Good question Jiries . It will depend on whether Danny recurves and engages with the mid-latitude westerlies.
At the moment the consensus is for a track that eventually landfalls in the U.S. without recurvature.
However, there are signs that the tropical Atlantic will be quite favourable for tropical cyclones in the near future, with a number of tropical waves emerging off Africa which have the potential to become future tropical storms or hurricanes.
It appears that a particular sequence of events involving SSTs etc. (about which I'm far from certain at this stage) has produced a rather unexpected break in the El Nino-driven state of affairs (high wind shear tearing tropical waves apart before they have a chance to develop).
Danny's doing well at the moment, having attained category 2 hurricane status earlier today.
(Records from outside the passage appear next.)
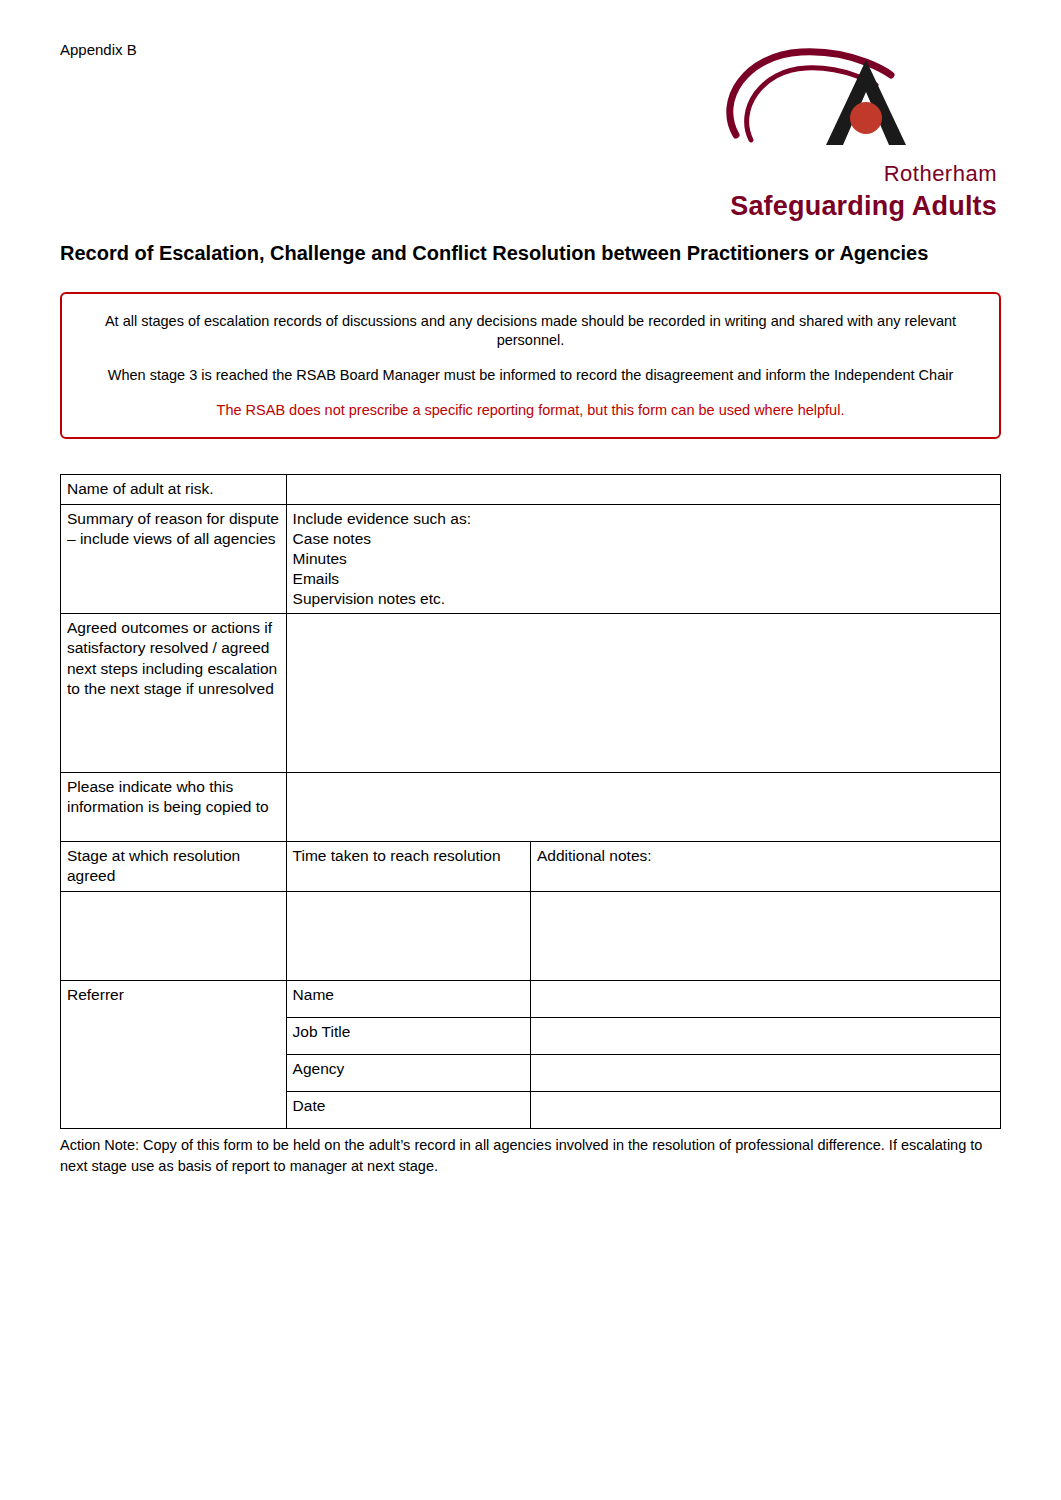Appendix B
Rotherham
Safeguarding Adults
Record of Escalation, Challenge and Conflict Resolution between Practitioners or Agencies
At all stages of escalation records of discussions and any decisions made should be recorded in writing and shared with any relevant personnel.
When stage 3 is reached the RSAB Board Manager must be informed to record the disagreement and inform the Independent Chair
The RSAB does not prescribe a specific reporting format, but this form can be used where helpful.
| Name of adult at risk. | |
| Summary of reason for dispute – include views of all agencies | Include evidence such as: Case notes Minutes Emails Supervision notes etc. |
| Agreed outcomes or actions if satisfactory resolved / agreed next steps including escalation to the next stage if unresolved | |
| Please indicate who this information is being copied to | |
| Stage at which resolution agreed | Time taken to reach resolution | Additional notes: |
| Referrer | Name | |
| Job Title | |
| Agency | |
| Date | |
Action Note: Copy of this form to be held on the adult’s record in all agencies involved in the resolution of professional difference. If escalating to next stage use as basis of report to manager at next stage.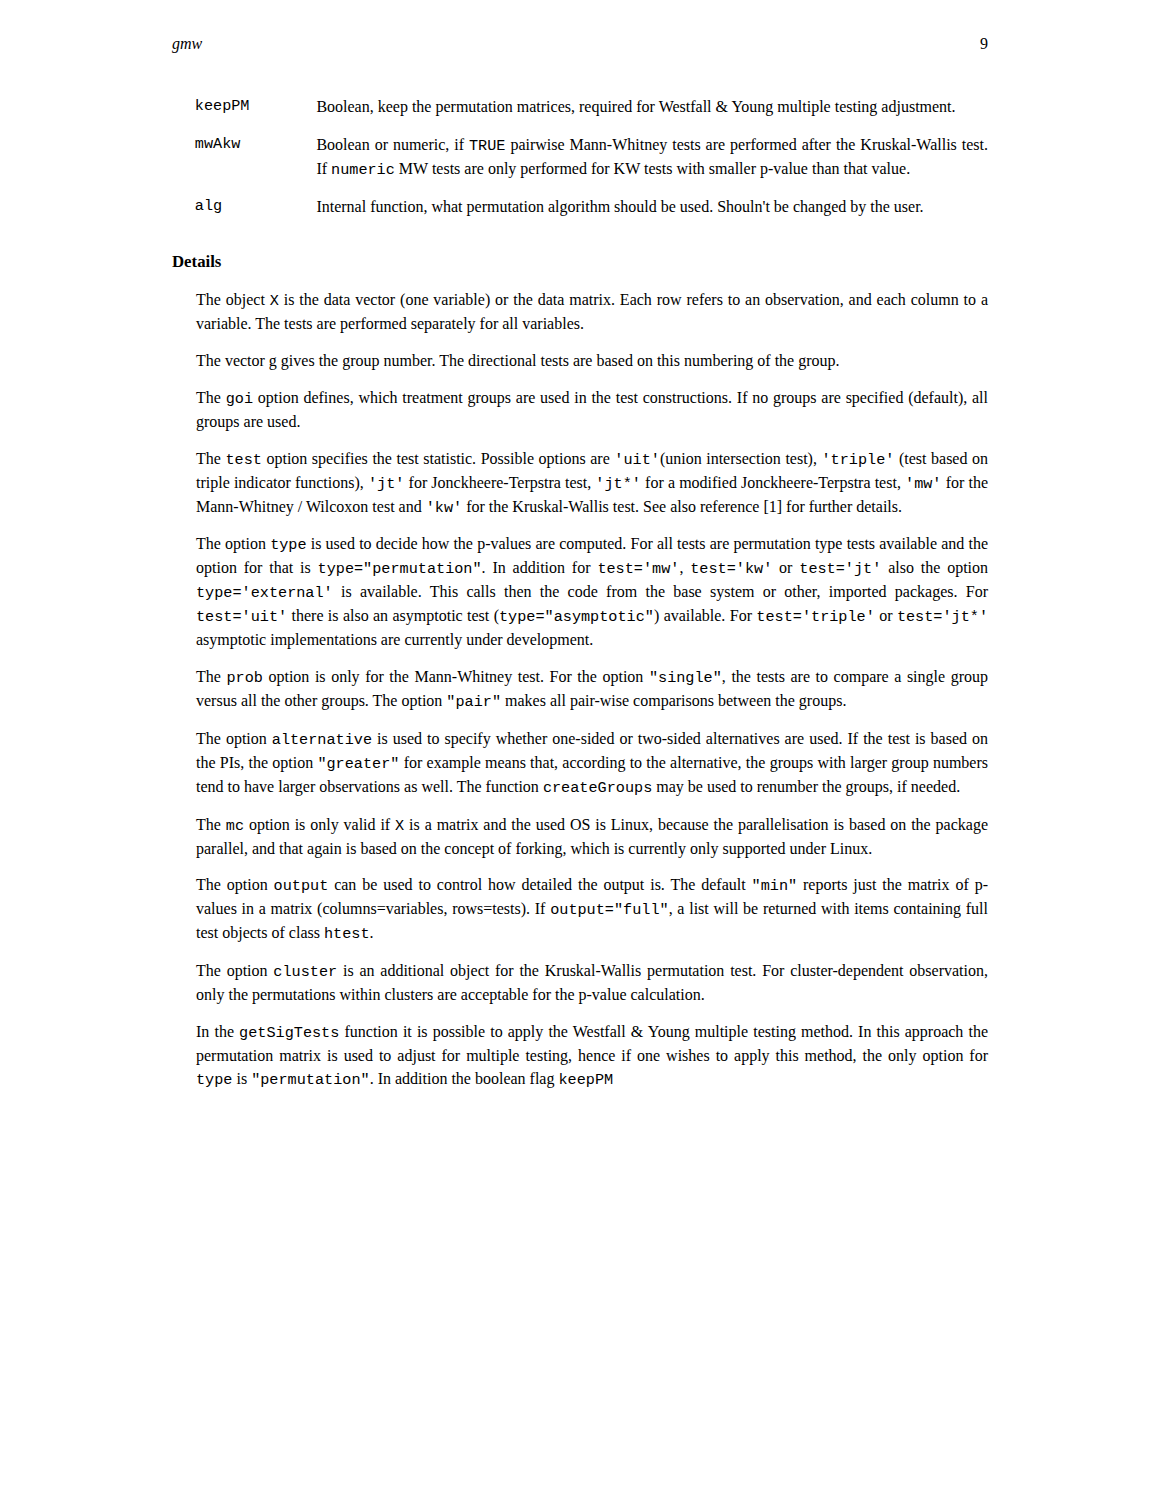gmw 9
keepPM
Boolean, keep the permutation matrices, required for Westfall & Young multiple testing adjustment.
mwAkw
Boolean or numeric, if TRUE pairwise Mann-Whitney tests are performed after the Kruskal-Wallis test. If numeric MW tests are only performed for KW tests with smaller p-value than that value.
alg
Internal function, what permutation algorithm should be used. Shouln't be changed by the user.
Details
The object X is the data vector (one variable) or the data matrix. Each row refers to an observation, and each column to a variable. The tests are performed separately for all variables.
The vector g gives the group number. The directional tests are based on this numbering of the group.
The goi option defines, which treatment groups are used in the test constructions. If no groups are specified (default), all groups are used.
The test option specifies the test statistic. Possible options are 'uit'(union intersection test), 'triple' (test based on triple indicator functions), 'jt' for Jonckheere-Terpstra test, 'jt*' for a modified Jonckheere-Terpstra test, 'mw' for the Mann-Whitney / Wilcoxon test and 'kw' for the Kruskal-Wallis test. See also reference [1] for further details.
The option type is used to decide how the p-values are computed. For all tests are permutation type tests available and the option for that is type="permutation". In addition for test='mw', test='kw' or test='jt' also the option type='external' is available. This calls then the code from the base system or other, imported packages. For test='uit' there is also an asymptotic test (type="asymptotic") available. For test='triple' or test='jt*' asymptotic implementations are currently under development.
The prob option is only for the Mann-Whitney test. For the option "single", the tests are to compare a single group versus all the other groups. The option "pair" makes all pair-wise comparisons between the groups.
The option alternative is used to specify whether one-sided or two-sided alternatives are used. If the test is based on the PIs, the option "greater" for example means that, according to the alternative, the groups with larger group numbers tend to have larger observations as well. The function createGroups may be used to renumber the groups, if needed.
The mc option is only valid if X is a matrix and the used OS is Linux, because the parallelisation is based on the package parallel, and that again is based on the concept of forking, which is currently only supported under Linux.
The option output can be used to control how detailed the output is. The default "min" reports just the matrix of p-values in a matrix (columns=variables, rows=tests). If output="full", a list will be returned with items containing full test objects of class htest.
The option cluster is an additional object for the Kruskal-Wallis permutation test. For cluster-dependent observation, only the permutations within clusters are acceptable for the p-value calculation.
In the getSigTests function it is possible to apply the Westfall & Young multiple testing method. In this approach the permutation matrix is used to adjust for multiple testing, hence if one wishes to apply this method, the only option for type is "permutation". In addition the boolean flag keepPM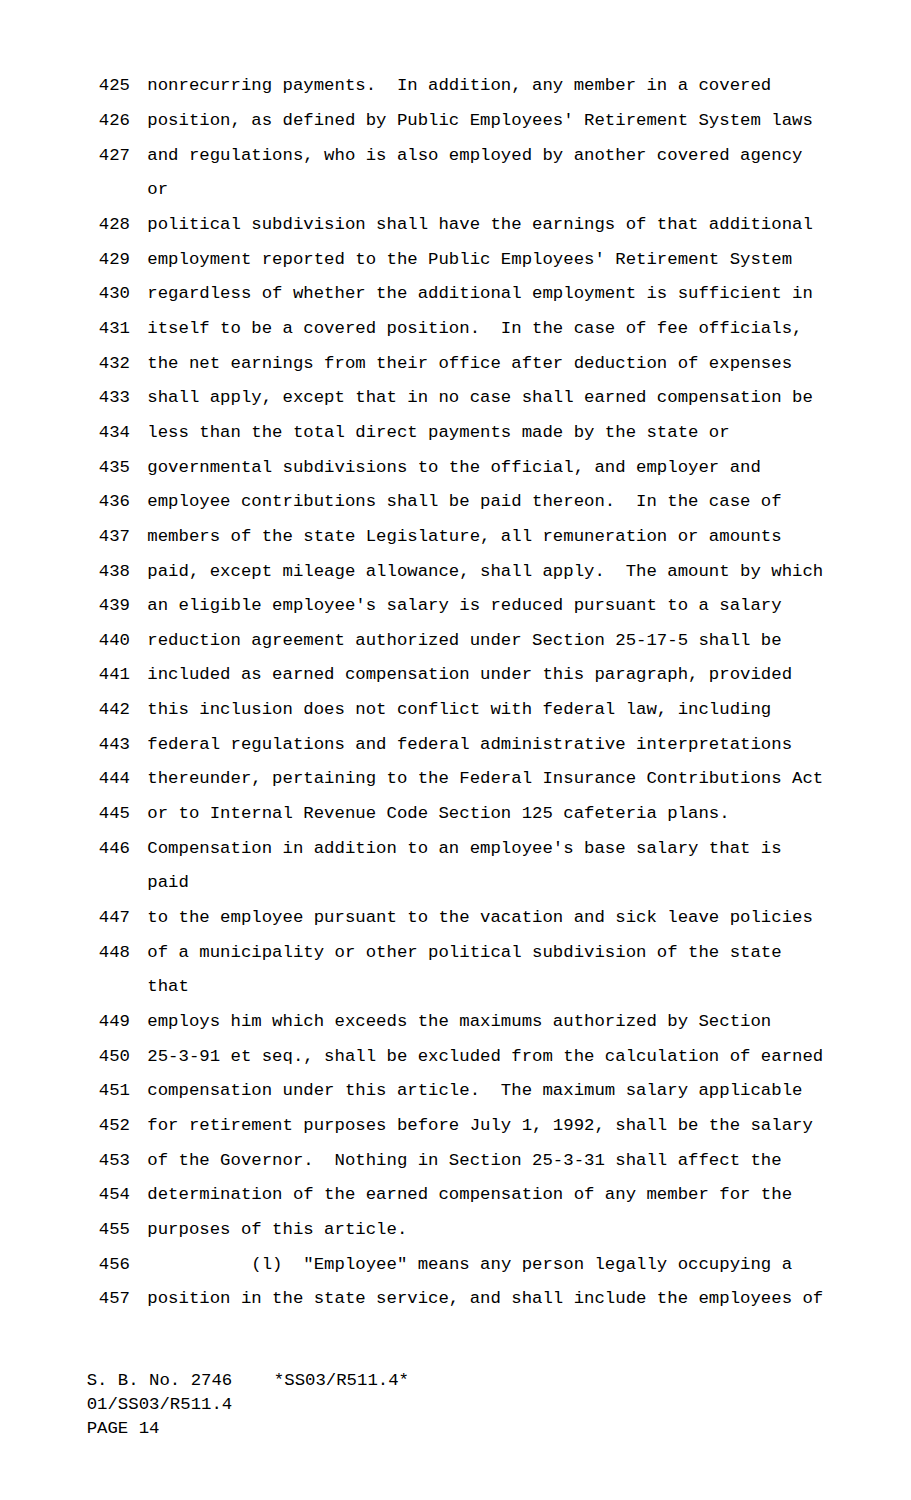nonrecurring payments. In addition, any member in a covered
position, as defined by Public Employees' Retirement System laws
and regulations, who is also employed by another covered agency or
political subdivision shall have the earnings of that additional
employment reported to the Public Employees' Retirement System
regardless of whether the additional employment is sufficient in
itself to be a covered position. In the case of fee officials,
the net earnings from their office after deduction of expenses
shall apply, except that in no case shall earned compensation be
less than the total direct payments made by the state or
governmental subdivisions to the official, and employer and
employee contributions shall be paid thereon. In the case of
members of the state Legislature, all remuneration or amounts
paid, except mileage allowance, shall apply. The amount by which
an eligible employee's salary is reduced pursuant to a salary
reduction agreement authorized under Section 25-17-5 shall be
included as earned compensation under this paragraph, provided
this inclusion does not conflict with federal law, including
federal regulations and federal administrative interpretations
thereunder, pertaining to the Federal Insurance Contributions Act
or to Internal Revenue Code Section 125 cafeteria plans.
Compensation in addition to an employee's base salary that is paid
to the employee pursuant to the vacation and sick leave policies
of a municipality or other political subdivision of the state that
employs him which exceeds the maximums authorized by Section
25-3-91 et seq., shall be excluded from the calculation of earned
compensation under this article. The maximum salary applicable
for retirement purposes before July 1, 1992, shall be the salary
of the Governor. Nothing in Section 25-3-31 shall affect the
determination of the earned compensation of any member for the
purposes of this article.
(l) "Employee" means any person legally occupying a
position in the state service, and shall include the employees of
S. B. No. 2746 *SS03/R511.4*
01/SS03/R511.4
PAGE 14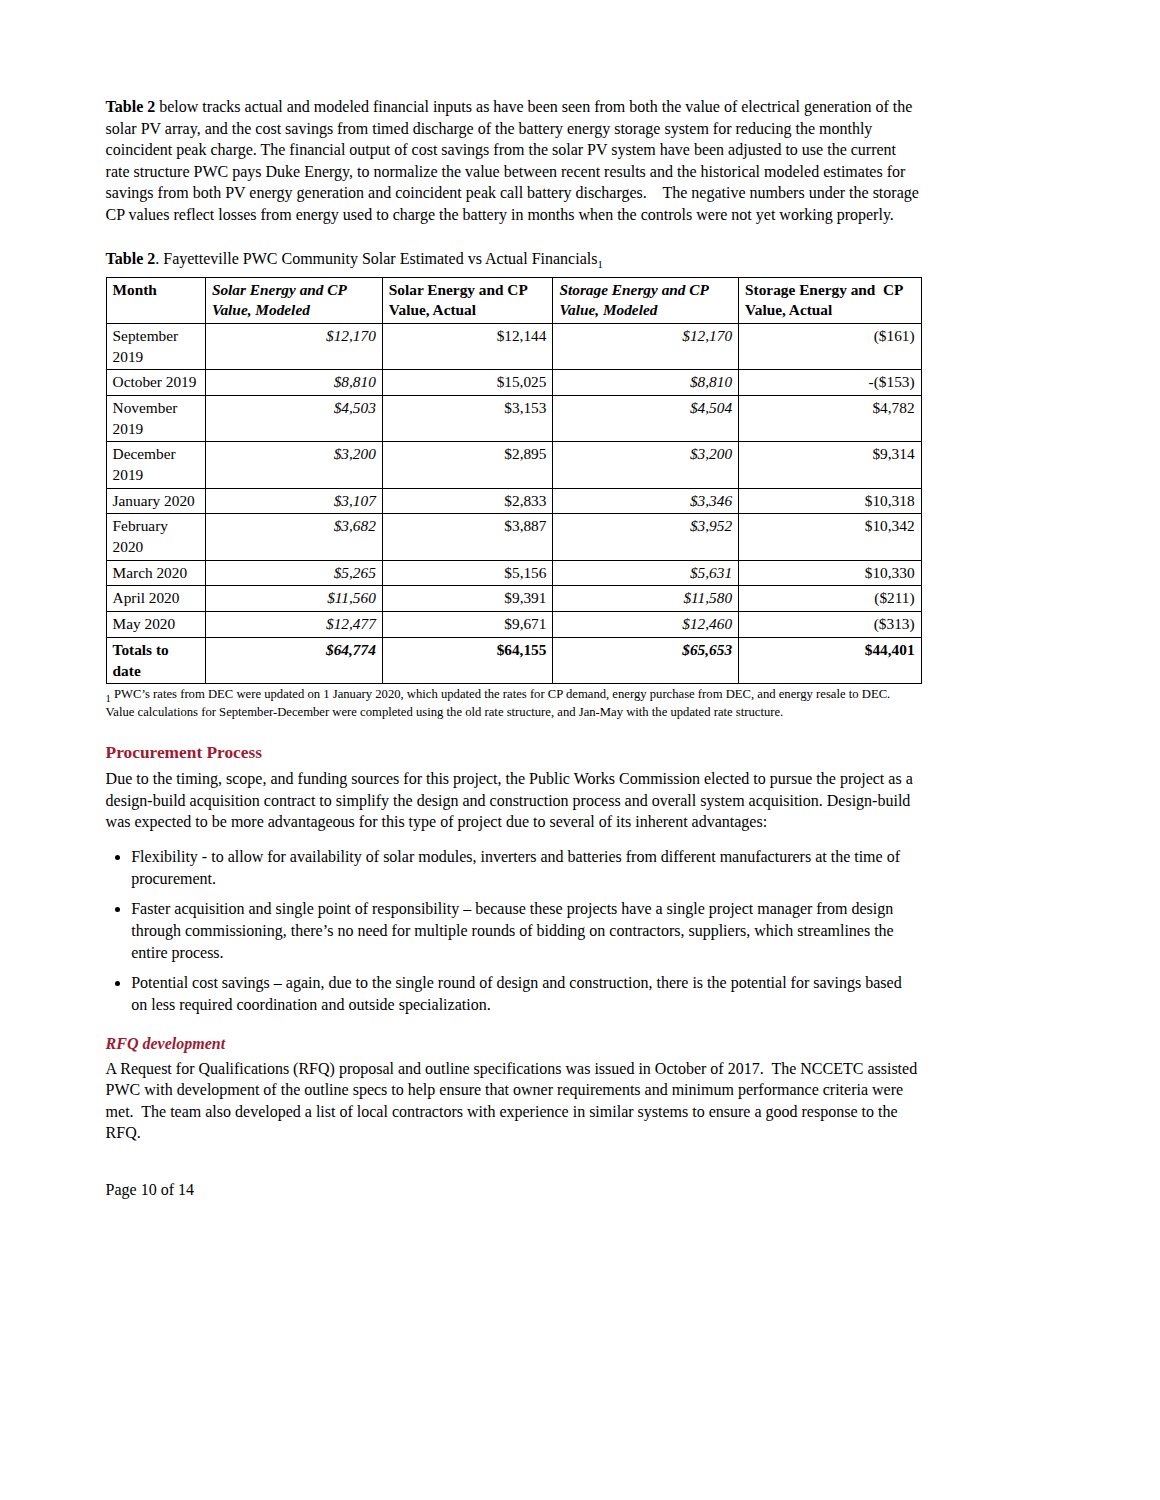Table 2 below tracks actual and modeled financial inputs as have been seen from both the value of electrical generation of the solar PV array, and the cost savings from timed discharge of the battery energy storage system for reducing the monthly coincident peak charge. The financial output of cost savings from the solar PV system have been adjusted to use the current rate structure PWC pays Duke Energy, to normalize the value between recent results and the historical modeled estimates for savings from both PV energy generation and coincident peak call battery discharges. The negative numbers under the storage CP values reflect losses from energy used to charge the battery in months when the controls were not yet working properly.
Table 2. Fayetteville PWC Community Solar Estimated vs Actual Financials1
| Month | Solar Energy and CP Value, Modeled | Solar Energy and CP Value, Actual | Storage Energy and CP Value, Modeled | Storage Energy and CP Value, Actual |
| --- | --- | --- | --- | --- |
| September 2019 | $12,170 | $12,144 | $12,170 | ($161) |
| October 2019 | $8,810 | $15,025 | $8,810 | -($153) |
| November 2019 | $4,503 | $3,153 | $4,504 | $4,782 |
| December 2019 | $3,200 | $2,895 | $3,200 | $9,314 |
| January 2020 | $3,107 | $2,833 | $3,346 | $10,318 |
| February 2020 | $3,682 | $3,887 | $3,952 | $10,342 |
| March 2020 | $5,265 | $5,156 | $5,631 | $10,330 |
| April 2020 | $11,560 | $9,391 | $11,580 | ($211) |
| May 2020 | $12,477 | $9,671 | $12,460 | ($313) |
| Totals to date | $64,774 | $64,155 | $65,653 | $44,401 |
1 PWC’s rates from DEC were updated on 1 January 2020, which updated the rates for CP demand, energy purchase from DEC, and energy resale to DEC. Value calculations for September-December were completed using the old rate structure, and Jan-May with the updated rate structure.
Procurement Process
Due to the timing, scope, and funding sources for this project, the Public Works Commission elected to pursue the project as a design-build acquisition contract to simplify the design and construction process and overall system acquisition. Design-build was expected to be more advantageous for this type of project due to several of its inherent advantages:
Flexibility - to allow for availability of solar modules, inverters and batteries from different manufacturers at the time of procurement.
Faster acquisition and single point of responsibility – because these projects have a single project manager from design through commissioning, there’s no need for multiple rounds of bidding on contractors, suppliers, which streamlines the entire process.
Potential cost savings – again, due to the single round of design and construction, there is the potential for savings based on less required coordination and outside specialization.
RFQ development
A Request for Qualifications (RFQ) proposal and outline specifications was issued in October of 2017. The NCCETC assisted PWC with development of the outline specs to help ensure that owner requirements and minimum performance criteria were met. The team also developed a list of local contractors with experience in similar systems to ensure a good response to the RFQ.
Page 10 of 14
In fact, the system is currently moving through a region that was supposed to bring high wind shear and cause it a lot of trouble, but there's little evidence of such impacts on satellite and radar imagery (e.g. http://www.ssd.noaa.gov/PS/TROP/floaters/04L/imagery/wv-animated.gif).
It appears that the lower and upper levels of the cyclone have been so well structured (and connected) over the past 24 hours that the system has developed the ability to modify the wider atmosphere around it. Typically, this manifests as an anticyclone forming above the cyclone - counter intuitive I know, but the anticyclone is at the upper levels, meaning the associated winds spiraling outward are creating divergence above the hurricane, into which air can advance via vigorous updrafts from the surface level.
In a sense, the hurricane has forced the divergence to occur aloft, so creating the upper level anticyclone (ULAC). This feature is capable of suppressing the vertical wind shear that can take down tropical cyclones. So it is conceivable that Danny could defy recent NHC projections and plow through the region of less favourable conditions while shielded within a bubble of favourable conditions, so to speak.
Some recent model runs have begun to reflect this possibility, with a stronger system making it through to the more widely favourable conditions on the other side. If that happens, then the U.S. will start getting really concerned about the system's exact path - it may interact with mountainous terrain bordering the Caribbean, causing weakening, but then again, it could avoid that and approach the U.S. as a major threat.
Interesting times ahead in the tropics, then... and there I was starting to think I'd never be able to say that this season!